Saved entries
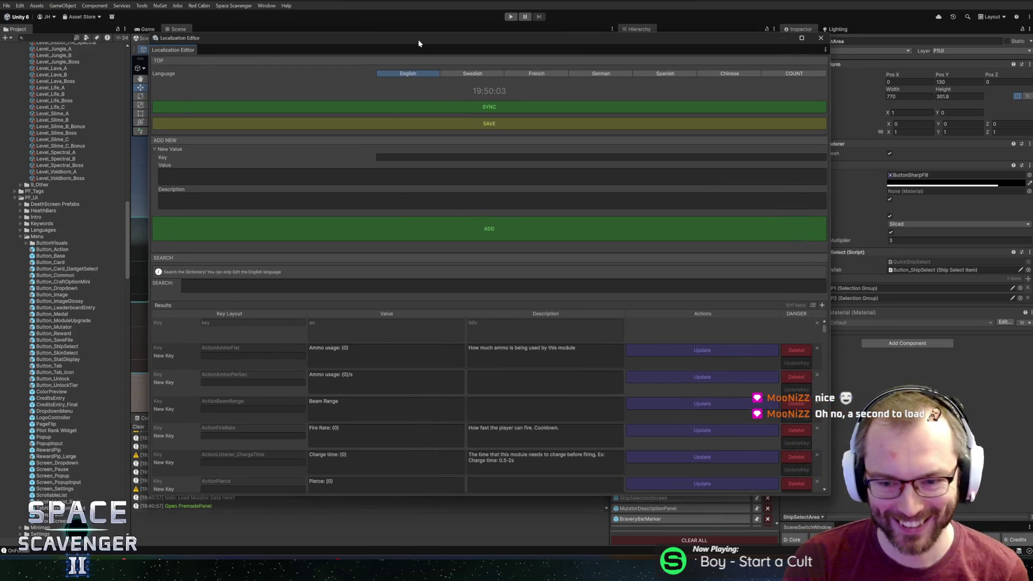
left_click(344, 353)
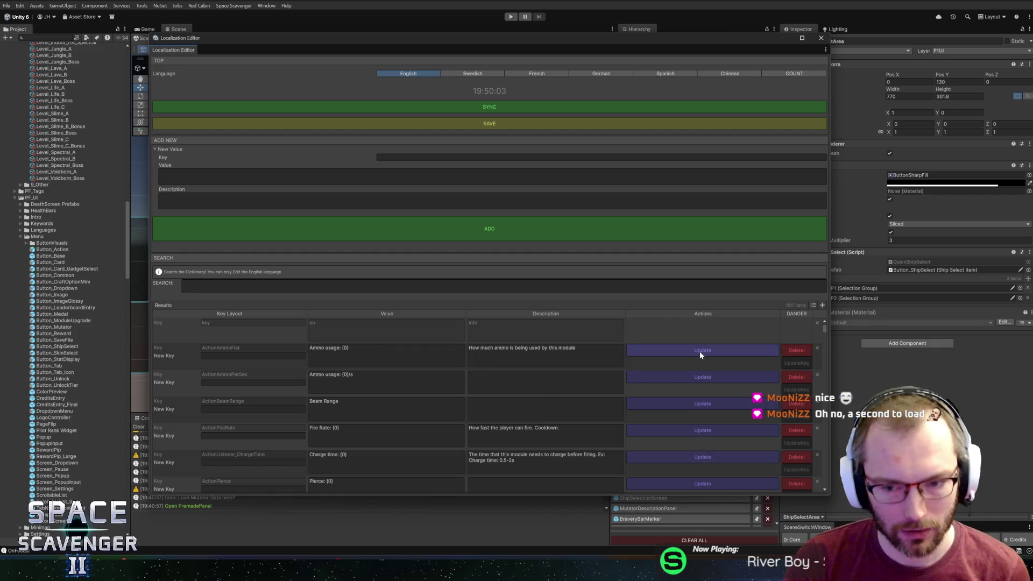
left_click(821, 38)
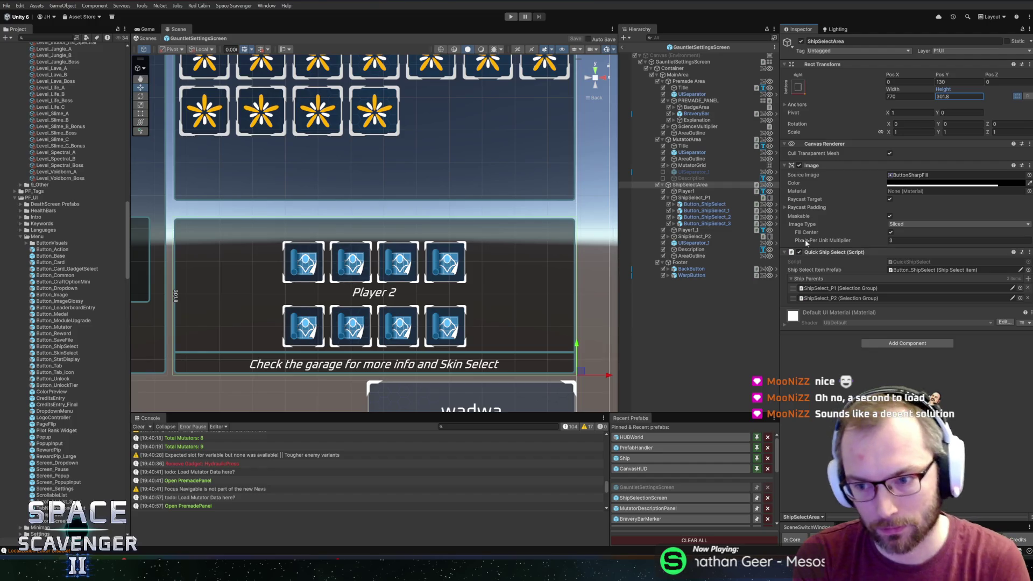
- Make the Player1 label read 'Player 1' with the Settings_PlayerID localized text variable
left_click(694, 192)
left_click(907, 204)
type("Player 1")
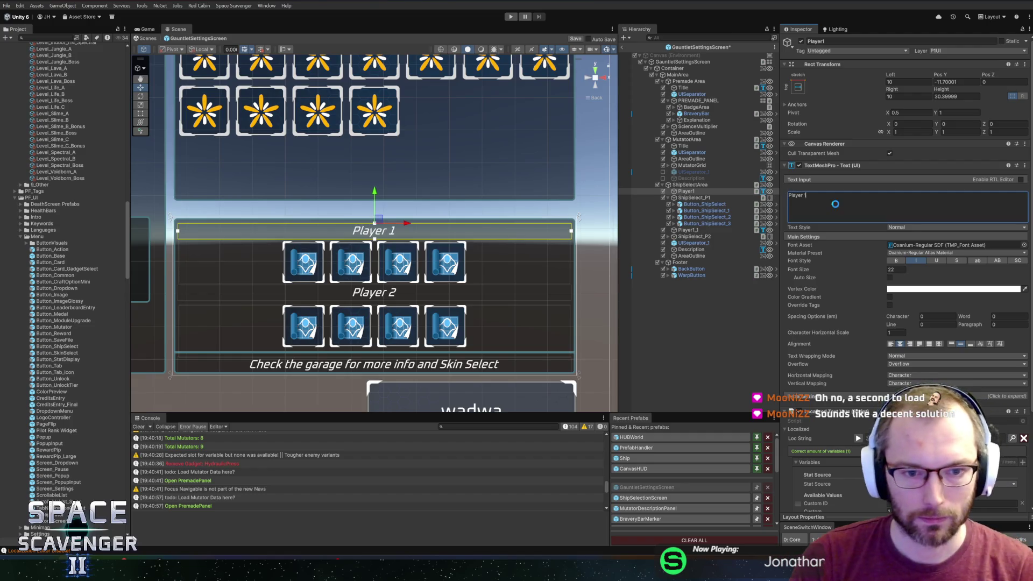
scroll(903, 355, "down", 4)
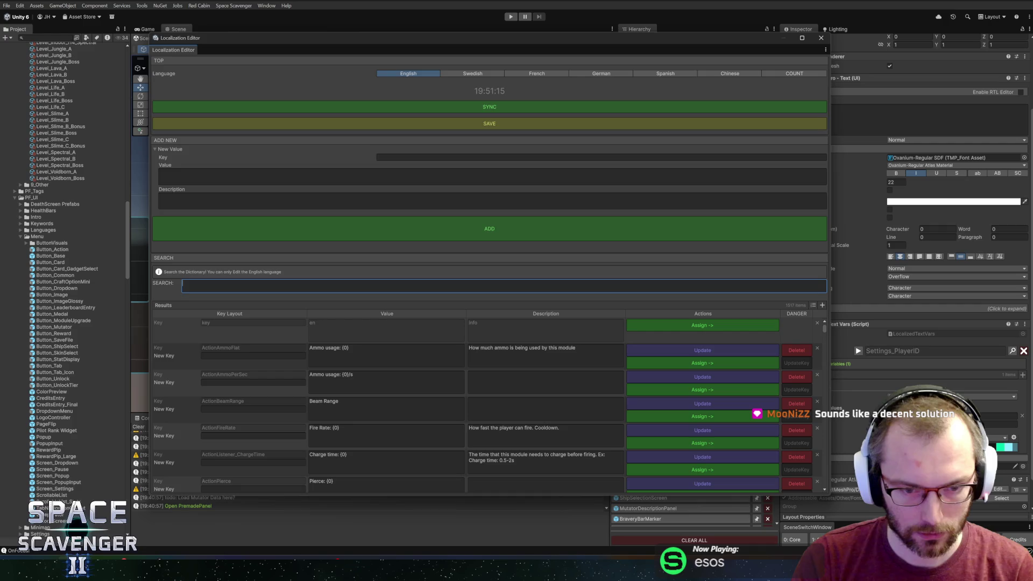
left_click(821, 38)
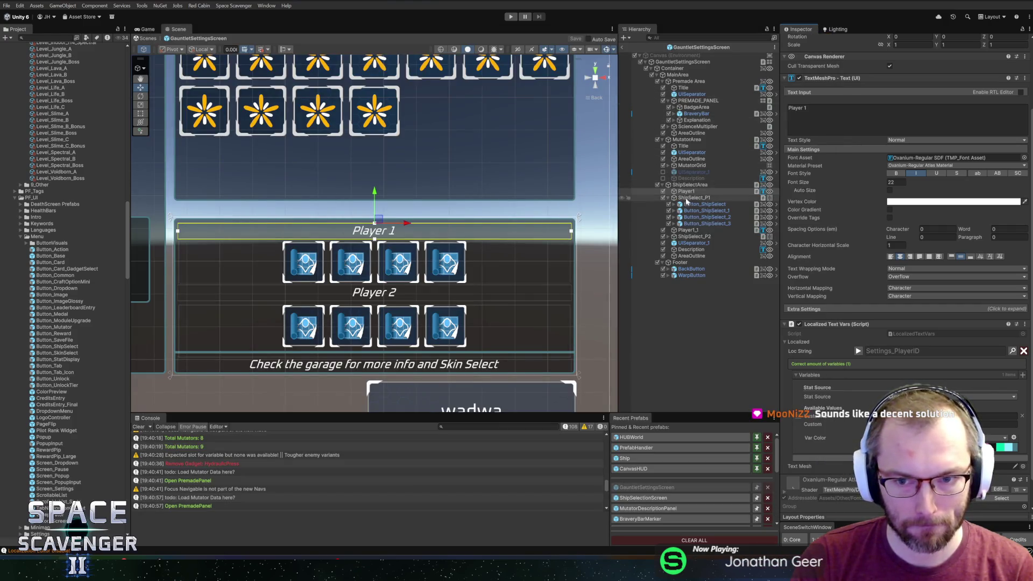
- Delete the four placeholder ship buttons from the Player 1 row
left_click(704, 204)
left_click(706, 217, "shift")
left_click(699, 223, "shift")
key("Delete")
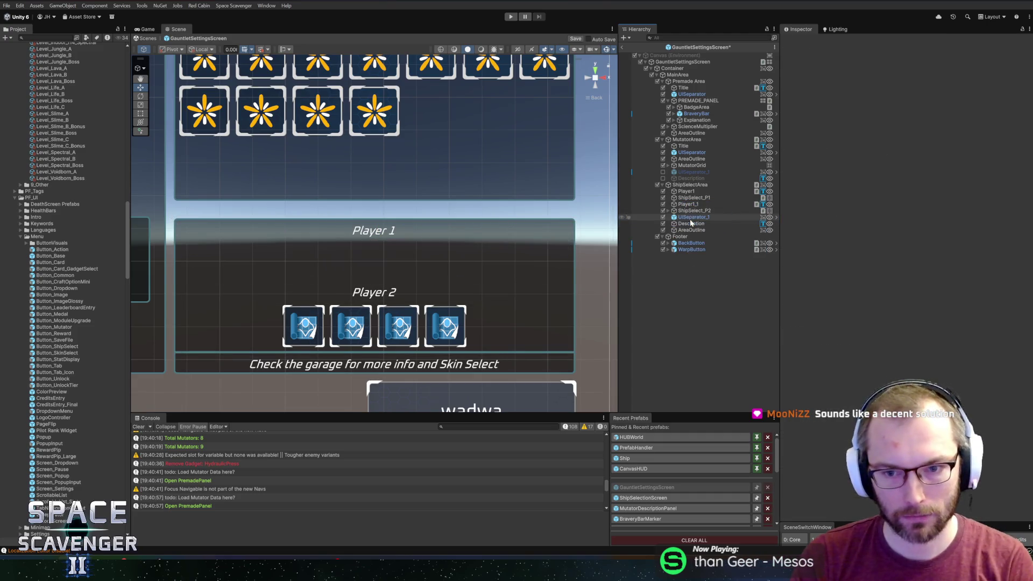
- Delete the four Button_ShipSelect children under ShipSelect_P2
left_click(696, 210)
left_click(700, 217)
left_click(700, 236, "shift")
key("Delete")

• [DIRECTIONS FOR THIS TASK]:
Please show, exactly as written, every line above that contains the word "Delete".

• [ANSWER TO THIS PROBLEM]:
- Delete the four placeholder ship buttons from the Player 1 row
key("Delete")
- Delete the four Button_ShipSelect children under ShipSelect_P2
key("Delete")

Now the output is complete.